Exercise ▸
Would you transcribe the whole listing exactly, minus its pictures?

Working data ▸
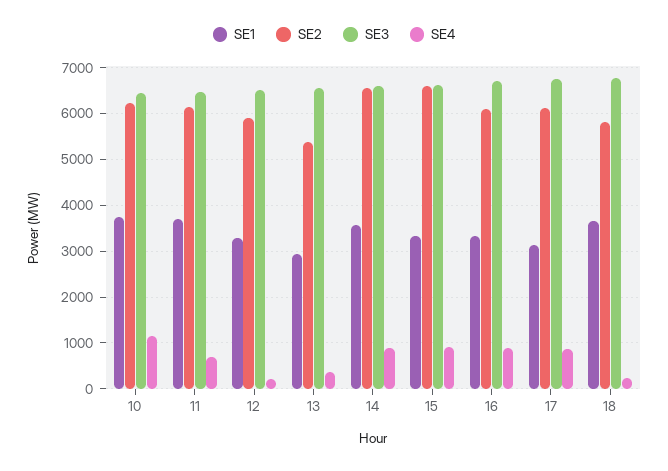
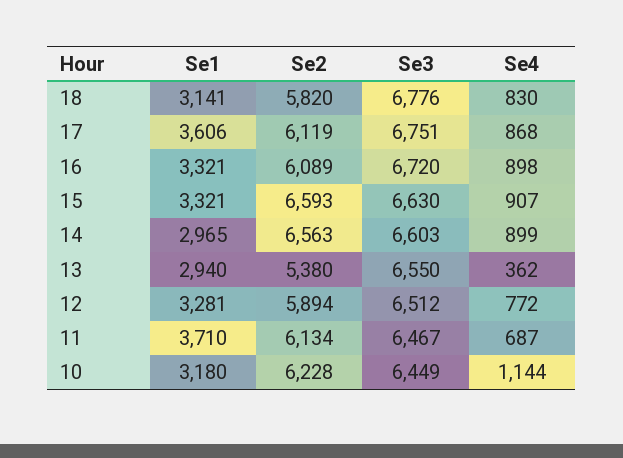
  {
    "SE1": {
-     "10": 3800,
+     "10": 3180,
      "11": 3710,
      "12": 3281,
      "13": 2940,
-     "14": 3600,
+     "14": 2965,
      "15": 3321,
      "16": 3321,
-     "17": 3200,
+     "17": 3606,
-     "18": 3600
+     "18": 3141
    },
    "SE2": {
      "10": 6228,
      "11": 6134,
      "12": 5894,
      "13": 5380,
      "14": 6563,
      "15": 6593,
      "16": 6089,
      "17": 6119,
      "18": 5820
    },
    "SE3": {
      "10": 6449,
      "11": 6467,
      "12": 6512,
      "13": 6550,
      "14": 6603,
      "15": 6630,
      "16": 6720,
      "17": 6751,
      "18": 6776
    },
    "SE4": {
      "10": 1144,
      "11": 687,
-     "12": 200,
+     "12": 772,
      "13": 362,
      "14": 899,
      "15": 907,
      "16": 898,
      "17": 868,
-     "18": 200
+     "18": 830
    }
  }

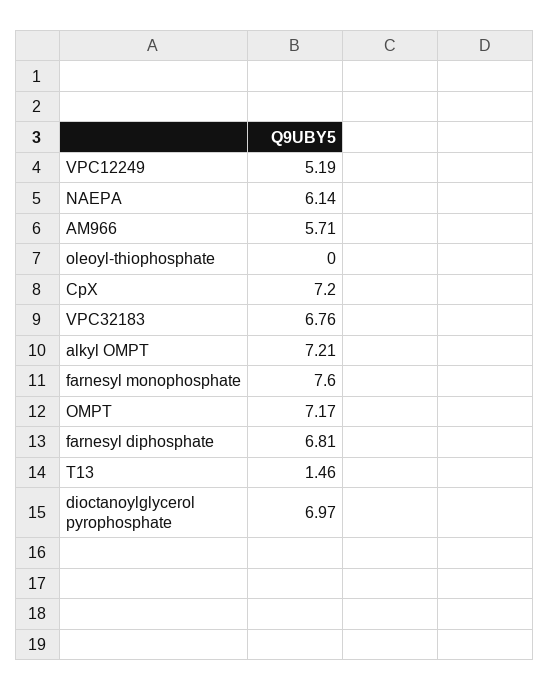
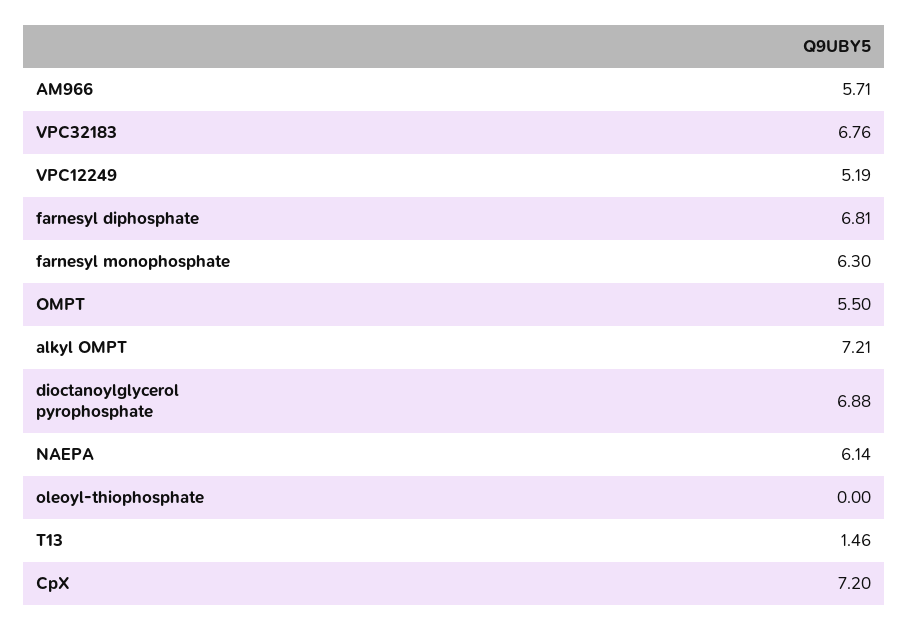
  {
    "VPC12249": 5.19,
    "NAEPA": 6.14,
    "AM966": 5.71,
    "oleoyl-thiophosphate": 0,
    "CpX": 7.2,
    "VPC32183": 6.76,
    "alkyl OMPT": 7.21,
-   "farnesyl monophosphate": 7.6,
+   "farnesyl monophosphate": 6.3,
-   "OMPT": 7.17,
+   "OMPT": 5.5,
    "farnesyl diphosphate": 6.81,
    "T13": 1.46,
-   "dioctanoylglycerol pyrophosphate": 6.97
+   "dioctanoylglycerol pyrophosphate": 6.88
  }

Task answer ▸
  {
    "SE1": {
-     "10": 3800,
+     "10": 3180,
      "11": 3710,
      "12": 3281,
      "13": 2940,
-     "14": 3600,
+     "14": 2965,
      "15": 3321,
      "16": 3321,
-     "17": 3200,
+     "17": 3606,
-     "18": 3600
+     "18": 3141
    },
    "SE2": {
      "10": 6228,
      "11": 6134,
      "12": 5894,
      "13": 5380,
      "14": 6563,
      "15": 6593,
      "16": 6089,
      "17": 6119,
      "18": 5820
    },
    "SE3": {
      "10": 6449,
      "11": 6467,
      "12": 6512,
      "13": 6550,
      "14": 6603,
      "15": 6630,
      "16": 6720,
      "17": 6751,
      "18": 6776
    },
    "SE4": {
      "10": 1144,
      "11": 687,
-     "12": 200,
+     "12": 772,
      "13": 362,
      "14": 899,
      "15": 907,
      "16": 898,
      "17": 868,
-     "18": 200
+     "18": 830
    }
  }

  {
    "VPC12249": 5.19,
    "NAEPA": 6.14,
    "AM966": 5.71,
    "oleoyl-thiophosphate": 0,
    "CpX": 7.2,
    "VPC32183": 6.76,
    "alkyl OMPT": 7.21,
-   "farnesyl monophosphate": 7.6,
+   "farnesyl monophosphate": 6.3,
-   "OMPT": 7.17,
+   "OMPT": 5.5,
    "farnesyl diphosphate": 6.81,
    "T13": 1.46,
-   "dioctanoylglycerol pyrophosphate": 6.97
+   "dioctanoylglycerol pyrophosphate": 6.88
  }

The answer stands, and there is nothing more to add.